Question related to: gate 2008_67
Here is the question:
https://gateoverflow.in/490/gate2008_67?show=61309#c61309
"So, in the given question, a main memory page frame is fetched with 24 bits of address and 12 offset bits, while the page frame corresponding to a third level page will be fetched using 25 bits of address and 11 offset bits (9 bits from VA + 2 bits for 4 bytes of PTE)."
So is my following conclusion correct(and consequently the understanding of the concept)?
1) There are 2^25 3rd level page tables.
2)There are still 2^9 entries in each 3rd level page table,but each page entry has 4 bytes,so offset(the size) becomes 2^11, and 4 bytes is 32 bits, we are using only 24 bits out of 32 for addressing page frames?
3)There are 2^25 2nd level page tables,There are still 2^9 entries in each 2nd level page table, PTE size is 4 bytes, so 32 bits are present but we are using only 25 bits out of 32 bits to address the 3rd level page tables(because we found out that there are 2^25 3rd level page tables)?
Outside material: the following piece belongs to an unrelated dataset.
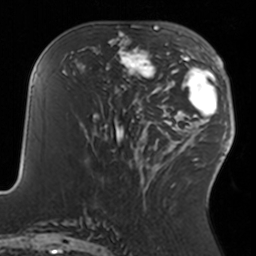
Breast MRI, one axial slice. Slice 65 of 160 in the series (ordered by position). Cropped to one breast. Dynamic contrast-enhanced series, time point 2 of 7 at this slice position (early post-contrast). 3 T. TE 1.7 ms, TR 4 ms. 1 mm slice thickness. 256 × 256 image matrix. Female patient.
Outlined on this slice (semi-automatic segmentation, software-assisted and operator-edited):
- enhancing-tissue mask used for the functional tumour volume (all voxels passing the contrast-enhancement thresholds inside the analysis volume; usually the tumour): bounding box (x1, y1, x2, y2) in pixels: (108, 34, 156, 90)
4)There are (2^36/((2^2)*(2^2)))= 2^32 1st level page table,each table has only 4 entries, but each page table entry contains 25 bits to address 2nd level page table?
5) So in layman terms, before we were going from left to right to calculate and splitting up the page tables for virtual address calculation, now we are doing up the reverse, for accommodating the page frames,the no of page tables do not remain the same at various levels,only thing remaining constant is the no of entries of page tables at each level and the PTE size, so we can calculate the offset bit for calculating the no of page tables possible?
Please correct my concept,at any level,where i went wrong.